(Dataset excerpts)
____

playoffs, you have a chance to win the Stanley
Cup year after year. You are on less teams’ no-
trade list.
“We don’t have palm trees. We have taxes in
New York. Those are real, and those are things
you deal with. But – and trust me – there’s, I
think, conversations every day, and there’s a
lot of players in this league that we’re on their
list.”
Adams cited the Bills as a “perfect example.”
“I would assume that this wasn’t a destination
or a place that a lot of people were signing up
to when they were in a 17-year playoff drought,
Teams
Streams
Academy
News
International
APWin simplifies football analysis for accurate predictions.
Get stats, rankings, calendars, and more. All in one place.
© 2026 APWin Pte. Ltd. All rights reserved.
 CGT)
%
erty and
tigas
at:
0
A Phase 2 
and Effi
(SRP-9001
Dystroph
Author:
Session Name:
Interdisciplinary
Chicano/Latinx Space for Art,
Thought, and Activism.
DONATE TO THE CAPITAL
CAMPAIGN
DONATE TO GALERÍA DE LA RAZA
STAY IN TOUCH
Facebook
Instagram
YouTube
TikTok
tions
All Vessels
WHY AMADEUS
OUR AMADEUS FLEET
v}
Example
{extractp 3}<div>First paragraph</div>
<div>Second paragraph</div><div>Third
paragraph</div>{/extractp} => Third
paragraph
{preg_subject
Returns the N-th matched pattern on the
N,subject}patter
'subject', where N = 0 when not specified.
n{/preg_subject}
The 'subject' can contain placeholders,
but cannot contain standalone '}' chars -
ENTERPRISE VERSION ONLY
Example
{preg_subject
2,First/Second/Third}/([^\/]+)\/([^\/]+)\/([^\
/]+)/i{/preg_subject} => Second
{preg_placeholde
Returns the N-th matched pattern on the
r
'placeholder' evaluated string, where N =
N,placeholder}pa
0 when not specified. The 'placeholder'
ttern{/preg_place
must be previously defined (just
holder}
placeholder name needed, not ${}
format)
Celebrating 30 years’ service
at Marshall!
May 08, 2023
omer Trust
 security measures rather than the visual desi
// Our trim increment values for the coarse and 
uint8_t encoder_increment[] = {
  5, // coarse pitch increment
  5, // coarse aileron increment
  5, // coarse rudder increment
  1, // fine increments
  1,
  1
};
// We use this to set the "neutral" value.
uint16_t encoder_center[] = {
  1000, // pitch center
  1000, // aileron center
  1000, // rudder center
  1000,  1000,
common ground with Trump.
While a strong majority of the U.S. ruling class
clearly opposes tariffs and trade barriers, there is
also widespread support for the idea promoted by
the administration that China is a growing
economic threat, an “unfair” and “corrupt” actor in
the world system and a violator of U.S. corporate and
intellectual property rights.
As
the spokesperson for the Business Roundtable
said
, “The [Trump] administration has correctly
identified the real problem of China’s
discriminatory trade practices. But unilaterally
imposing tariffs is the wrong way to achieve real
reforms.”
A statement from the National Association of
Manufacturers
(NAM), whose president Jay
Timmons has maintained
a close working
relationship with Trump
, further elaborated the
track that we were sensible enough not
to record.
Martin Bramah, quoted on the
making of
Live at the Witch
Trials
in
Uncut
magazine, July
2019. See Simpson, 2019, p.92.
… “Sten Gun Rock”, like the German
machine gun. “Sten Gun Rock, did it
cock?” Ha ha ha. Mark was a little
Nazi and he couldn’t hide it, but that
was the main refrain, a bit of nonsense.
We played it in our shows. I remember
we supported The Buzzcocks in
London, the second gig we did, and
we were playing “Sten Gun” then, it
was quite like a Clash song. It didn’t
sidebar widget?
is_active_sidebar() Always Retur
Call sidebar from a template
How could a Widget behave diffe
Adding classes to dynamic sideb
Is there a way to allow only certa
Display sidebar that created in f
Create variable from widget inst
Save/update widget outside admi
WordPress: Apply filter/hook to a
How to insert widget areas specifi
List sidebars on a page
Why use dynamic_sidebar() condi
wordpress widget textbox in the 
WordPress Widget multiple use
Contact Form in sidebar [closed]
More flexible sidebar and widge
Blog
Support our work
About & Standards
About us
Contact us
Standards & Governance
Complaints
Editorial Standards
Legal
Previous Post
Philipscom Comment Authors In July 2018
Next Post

____

◆ Your task
Write out the lines from the first one through the line containing "you deal with.", inclusive.

◆ Answer to this task
playoffs, you have a chance to win the Stanley
Cup year after year. You are on less teams’ no-
trade list.
“We don’t have palm trees. We have taxes in
New York. Those are real, and those are things
you deal with. But – and trust me – there’s, I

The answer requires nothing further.